**Your instructions**.
All entries must be given again exactly as written.

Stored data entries
----------------

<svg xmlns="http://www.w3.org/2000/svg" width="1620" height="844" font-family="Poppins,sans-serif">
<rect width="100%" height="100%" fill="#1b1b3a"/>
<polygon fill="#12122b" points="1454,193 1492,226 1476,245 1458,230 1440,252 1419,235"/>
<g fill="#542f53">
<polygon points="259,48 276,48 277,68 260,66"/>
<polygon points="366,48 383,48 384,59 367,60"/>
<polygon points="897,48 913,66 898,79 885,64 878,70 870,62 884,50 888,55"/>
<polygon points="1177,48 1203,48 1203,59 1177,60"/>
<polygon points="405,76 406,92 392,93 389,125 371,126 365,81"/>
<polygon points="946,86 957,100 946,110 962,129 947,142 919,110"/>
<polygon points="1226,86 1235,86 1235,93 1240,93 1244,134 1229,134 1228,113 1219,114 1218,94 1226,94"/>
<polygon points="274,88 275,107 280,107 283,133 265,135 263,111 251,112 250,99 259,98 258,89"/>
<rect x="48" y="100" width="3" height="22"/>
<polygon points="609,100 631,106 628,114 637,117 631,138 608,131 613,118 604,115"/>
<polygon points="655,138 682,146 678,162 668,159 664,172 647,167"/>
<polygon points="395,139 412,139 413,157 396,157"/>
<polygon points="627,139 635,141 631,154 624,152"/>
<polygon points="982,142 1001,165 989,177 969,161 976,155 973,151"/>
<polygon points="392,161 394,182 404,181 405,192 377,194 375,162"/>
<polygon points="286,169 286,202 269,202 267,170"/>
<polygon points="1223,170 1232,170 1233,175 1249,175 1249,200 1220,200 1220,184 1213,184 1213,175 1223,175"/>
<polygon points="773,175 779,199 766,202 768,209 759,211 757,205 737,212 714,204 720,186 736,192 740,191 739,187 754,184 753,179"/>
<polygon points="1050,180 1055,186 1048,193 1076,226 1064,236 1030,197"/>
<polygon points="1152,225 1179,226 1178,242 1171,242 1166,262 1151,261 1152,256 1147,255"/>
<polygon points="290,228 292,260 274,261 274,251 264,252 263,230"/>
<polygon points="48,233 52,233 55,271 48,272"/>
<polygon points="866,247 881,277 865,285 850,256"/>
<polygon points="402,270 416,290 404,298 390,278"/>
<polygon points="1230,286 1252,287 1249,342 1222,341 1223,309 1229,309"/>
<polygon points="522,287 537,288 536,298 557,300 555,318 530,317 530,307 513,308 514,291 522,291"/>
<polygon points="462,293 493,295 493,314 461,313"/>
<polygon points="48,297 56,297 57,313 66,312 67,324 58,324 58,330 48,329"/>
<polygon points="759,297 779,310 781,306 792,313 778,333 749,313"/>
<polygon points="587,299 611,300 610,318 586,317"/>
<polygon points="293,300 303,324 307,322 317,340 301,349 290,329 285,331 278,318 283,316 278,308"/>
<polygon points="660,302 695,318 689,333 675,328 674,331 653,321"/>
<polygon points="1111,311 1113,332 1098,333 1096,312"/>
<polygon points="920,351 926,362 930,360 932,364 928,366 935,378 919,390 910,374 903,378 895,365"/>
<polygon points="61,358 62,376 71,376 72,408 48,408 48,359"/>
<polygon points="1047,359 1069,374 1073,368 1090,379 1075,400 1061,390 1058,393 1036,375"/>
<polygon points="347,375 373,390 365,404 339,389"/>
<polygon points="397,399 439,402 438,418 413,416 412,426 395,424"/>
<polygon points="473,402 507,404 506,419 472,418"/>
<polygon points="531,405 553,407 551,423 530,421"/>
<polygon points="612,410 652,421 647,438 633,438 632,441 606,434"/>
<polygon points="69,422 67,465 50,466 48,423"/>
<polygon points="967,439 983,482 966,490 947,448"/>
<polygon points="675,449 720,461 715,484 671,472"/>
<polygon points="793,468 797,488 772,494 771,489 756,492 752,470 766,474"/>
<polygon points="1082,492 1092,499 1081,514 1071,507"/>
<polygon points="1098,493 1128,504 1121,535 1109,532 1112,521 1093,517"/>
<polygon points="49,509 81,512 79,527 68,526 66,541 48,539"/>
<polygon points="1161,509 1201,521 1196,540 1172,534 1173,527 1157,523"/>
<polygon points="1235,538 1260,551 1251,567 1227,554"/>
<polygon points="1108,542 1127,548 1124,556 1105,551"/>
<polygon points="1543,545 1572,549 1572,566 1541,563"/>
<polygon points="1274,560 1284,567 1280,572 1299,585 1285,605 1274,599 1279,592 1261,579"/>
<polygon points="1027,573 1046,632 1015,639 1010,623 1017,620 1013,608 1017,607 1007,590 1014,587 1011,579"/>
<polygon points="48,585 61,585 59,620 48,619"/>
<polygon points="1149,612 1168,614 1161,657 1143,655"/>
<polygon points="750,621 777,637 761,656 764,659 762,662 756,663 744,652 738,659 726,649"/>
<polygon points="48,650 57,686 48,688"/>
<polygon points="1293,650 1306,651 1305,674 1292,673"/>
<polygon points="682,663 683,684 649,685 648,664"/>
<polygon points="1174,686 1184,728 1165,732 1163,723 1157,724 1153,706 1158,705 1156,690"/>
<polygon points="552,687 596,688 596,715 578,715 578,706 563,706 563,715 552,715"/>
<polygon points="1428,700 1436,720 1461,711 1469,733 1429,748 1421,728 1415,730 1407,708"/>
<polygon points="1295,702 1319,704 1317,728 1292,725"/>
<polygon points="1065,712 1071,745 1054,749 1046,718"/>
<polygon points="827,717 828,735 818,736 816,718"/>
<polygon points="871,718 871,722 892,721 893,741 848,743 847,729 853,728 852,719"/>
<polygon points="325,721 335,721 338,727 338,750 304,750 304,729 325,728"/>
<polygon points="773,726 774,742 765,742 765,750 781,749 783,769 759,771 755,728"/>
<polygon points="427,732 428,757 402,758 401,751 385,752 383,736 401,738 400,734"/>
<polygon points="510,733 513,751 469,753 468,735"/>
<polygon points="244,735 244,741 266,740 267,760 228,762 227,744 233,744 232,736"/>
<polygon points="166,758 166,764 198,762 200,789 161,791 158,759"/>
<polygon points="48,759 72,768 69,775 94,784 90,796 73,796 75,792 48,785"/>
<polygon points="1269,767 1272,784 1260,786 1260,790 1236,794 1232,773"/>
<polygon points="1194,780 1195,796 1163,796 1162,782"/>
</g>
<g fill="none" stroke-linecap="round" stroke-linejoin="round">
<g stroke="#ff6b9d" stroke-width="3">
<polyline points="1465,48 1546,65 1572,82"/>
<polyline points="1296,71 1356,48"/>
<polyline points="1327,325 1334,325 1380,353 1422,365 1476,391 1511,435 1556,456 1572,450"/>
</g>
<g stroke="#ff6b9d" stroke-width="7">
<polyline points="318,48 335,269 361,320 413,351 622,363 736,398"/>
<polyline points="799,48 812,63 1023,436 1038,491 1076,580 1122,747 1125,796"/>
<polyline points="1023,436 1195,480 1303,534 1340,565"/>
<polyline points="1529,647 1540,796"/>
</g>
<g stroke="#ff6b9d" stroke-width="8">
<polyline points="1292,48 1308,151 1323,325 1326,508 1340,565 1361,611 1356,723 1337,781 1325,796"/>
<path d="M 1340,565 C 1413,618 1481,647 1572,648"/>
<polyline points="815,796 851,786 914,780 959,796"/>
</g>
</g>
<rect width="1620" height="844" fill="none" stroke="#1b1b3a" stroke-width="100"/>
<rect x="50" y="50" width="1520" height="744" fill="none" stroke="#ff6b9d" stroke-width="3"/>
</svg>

----------------

**Expected answer**.
<svg xmlns="http://www.w3.org/2000/svg" width="1620" height="844" font-family="Poppins,sans-serif">
<rect width="100%" height="100%" fill="#1b1b3a"/>
<polygon fill="#12122b" points="1454,193 1492,226 1476,245 1458,230 1440,252 1419,235"/>
<g fill="#542f53">
<polygon points="259,48 276,48 277,68 260,66"/>
<polygon points="366,48 383,48 384,59 367,60"/>
<polygon points="897,48 913,66 898,79 885,64 878,70 870,62 884,50 888,55"/>
<polygon points="1177,48 1203,48 1203,59 1177,60"/>
<polygon points="405,76 406,92 392,93 389,125 371,126 365,81"/>
<polygon points="946,86 957,100 946,110 962,129 947,142 919,110"/>
<polygon points="1226,86 1235,86 1235,93 1240,93 1244,134 1229,134 1228,113 1219,114 1218,94 1226,94"/>
<polygon points="274,88 275,107 280,107 283,133 265,135 263,111 251,112 250,99 259,98 258,89"/>
<rect x="48" y="100" width="3" height="22"/>
<polygon points="609,100 631,106 628,114 637,117 631,138 608,131 613,118 604,115"/>
<polygon points="655,138 682,146 678,162 668,159 664,172 647,167"/>
<polygon points="395,139 412,139 413,157 396,157"/>
<polygon points="627,139 635,141 631,154 624,152"/>
<polygon points="982,142 1001,165 989,177 969,161 976,155 973,151"/>
<polygon points="392,161 394,182 404,181 405,192 377,194 375,162"/>
<polygon points="286,169 286,202 269,202 267,170"/>
<polygon points="1223,170 1232,170 1233,175 1249,175 1249,200 1220,200 1220,184 1213,184 1213,175 1223,175"/>
<polygon points="773,175 779,199 766,202 768,209 759,211 757,205 737,212 714,204 720,186 736,192 740,191 739,187 754,184 753,179"/>
<polygon points="1050,180 1055,186 1048,193 1076,226 1064,236 1030,197"/>
<polygon points="1152,225 1179,226 1178,242 1171,242 1166,262 1151,261 1152,256 1147,255"/>
<polygon points="290,228 292,260 274,261 274,251 264,252 263,230"/>
<polygon points="48,233 52,233 55,271 48,272"/>
<polygon points="866,247 881,277 865,285 850,256"/>
<polygon points="402,270 416,290 404,298 390,278"/>
<polygon points="1230,286 1252,287 1249,342 1222,341 1223,309 1229,309"/>
<polygon points="522,287 537,288 536,298 557,300 555,318 530,317 530,307 513,308 514,291 522,291"/>
<polygon points="462,293 493,295 493,314 461,313"/>
<polygon points="48,297 56,297 57,313 66,312 67,324 58,324 58,330 48,329"/>
<polygon points="759,297 779,310 781,306 792,313 778,333 749,313"/>
<polygon points="587,299 611,300 610,318 586,317"/>
<polygon points="293,300 303,324 307,322 317,340 301,349 290,329 285,331 278,318 283,316 278,308"/>
<polygon points="660,302 695,318 689,333 675,328 674,331 653,321"/>
<polygon points="1111,311 1113,332 1098,333 1096,312"/>
<polygon points="920,351 926,362 930,360 932,364 928,366 935,378 919,390 910,374 903,378 895,365"/>
<polygon points="61,358 62,376 71,376 72,408 48,408 48,359"/>
<polygon points="1047,359 1069,374 1073,368 1090,379 1075,400 1061,390 1058,393 1036,375"/>
<polygon points="347,375 373,390 365,404 339,389"/>
<polygon points="397,399 439,402 438,418 413,416 412,426 395,424"/>
<polygon points="473,402 507,404 506,419 472,418"/>
<polygon points="531,405 553,407 551,423 530,421"/>
<polygon points="612,410 652,421 647,438 633,438 632,441 606,434"/>
<polygon points="69,422 67,465 50,466 48,423"/>
<polygon points="967,439 983,482 966,490 947,448"/>
<polygon points="675,449 720,461 715,484 671,472"/>
<polygon points="793,468 797,488 772,494 771,489 756,492 752,470 766,474"/>
<polygon points="1082,492 1092,499 1081,514 1071,507"/>
<polygon points="1098,493 1128,504 1121,535 1109,532 1112,521 1093,517"/>
<polygon points="49,509 81,512 79,527 68,526 66,541 48,539"/>
<polygon points="1161,509 1201,521 1196,540 1172,534 1173,527 1157,523"/>
<polygon points="1235,538 1260,551 1251,567 1227,554"/>
<polygon points="1108,542 1127,548 1124,556 1105,551"/>
<polygon points="1543,545 1572,549 1572,566 1541,563"/>
<polygon points="1274,560 1284,567 1280,572 1299,585 1285,605 1274,599 1279,592 1261,579"/>
<polygon points="1027,573 1046,632 1015,639 1010,623 1017,620 1013,608 1017,607 1007,590 1014,587 1011,579"/>
<polygon points="48,585 61,585 59,620 48,619"/>
<polygon points="1149,612 1168,614 1161,657 1143,655"/>
<polygon points="750,621 777,637 761,656 764,659 762,662 756,663 744,652 738,659 726,649"/>
<polygon points="48,650 57,686 48,688"/>
<polygon points="1293,650 1306,651 1305,674 1292,673"/>
<polygon points="682,663 683,684 649,685 648,664"/>
<polygon points="1174,686 1184,728 1165,732 1163,723 1157,724 1153,706 1158,705 1156,690"/>
<polygon points="552,687 596,688 596,715 578,715 578,706 563,706 563,715 552,715"/>
<polygon points="1428,700 1436,720 1461,711 1469,733 1429,748 1421,728 1415,730 1407,708"/>
<polygon points="1295,702 1319,704 1317,728 1292,725"/>
<polygon points="1065,712 1071,745 1054,749 1046,718"/>
<polygon points="827,717 828,735 818,736 816,718"/>
<polygon points="871,718 871,722 892,721 893,741 848,743 847,729 853,728 852,719"/>
<polygon points="325,721 335,721 338,727 338,750 304,750 304,729 325,728"/>
<polygon points="773,726 774,742 765,742 765,750 781,749 783,769 759,771 755,728"/>
<polygon points="427,732 428,757 402,758 401,751 385,752 383,736 401,738 400,734"/>
<polygon points="510,733 513,751 469,753 468,735"/>
<polygon points="244,735 244,741 266,740 267,760 228,762 227,744 233,744 232,736"/>
<polygon points="166,758 166,764 198,762 200,789 161,791 158,759"/>
<polygon points="48,759 72,768 69,775 94,784 90,796 73,796 75,792 48,785"/>
<polygon points="1269,767 1272,784 1260,786 1260,790 1236,794 1232,773"/>
<polygon points="1194,780 1195,796 1163,796 1162,782"/>
</g>
<g fill="none" stroke-linecap="round" stroke-linejoin="round">
<g stroke="#ff6b9d" stroke-width="3">
<polyline points="1465,48 1546,65 1572,82"/>
<polyline points="1296,71 1356,48"/>
<polyline points="1327,325 1334,325 1380,353 1422,365 1476,391 1511,435 1556,456 1572,450"/>
</g>
<g stroke="#ff6b9d" stroke-width="7">
<polyline points="318,48 335,269 361,320 413,351 622,363 736,398"/>
<polyline points="799,48 812,63 1023,436 1038,491 1076,580 1122,747 1125,796"/>
<polyline points="1023,436 1195,480 1303,534 1340,565"/>
<polyline points="1529,647 1540,796"/>
</g>
<g stroke="#ff6b9d" stroke-width="8">
<polyline points="1292,48 1308,151 1323,325 1326,508 1340,565 1361,611 1356,723 1337,781 1325,796"/>
<path d="M 1340,565 C 1413,618 1481,647 1572,648"/>
<polyline points="815,796 851,786 914,780 959,796"/>
</g>
</g>
<rect width="1620" height="844" fill="none" stroke="#1b1b3a" stroke-width="100"/>
<rect x="50" y="50" width="1520" height="744" fill="none" stroke="#ff6b9d" stroke-width="3"/>
</svg>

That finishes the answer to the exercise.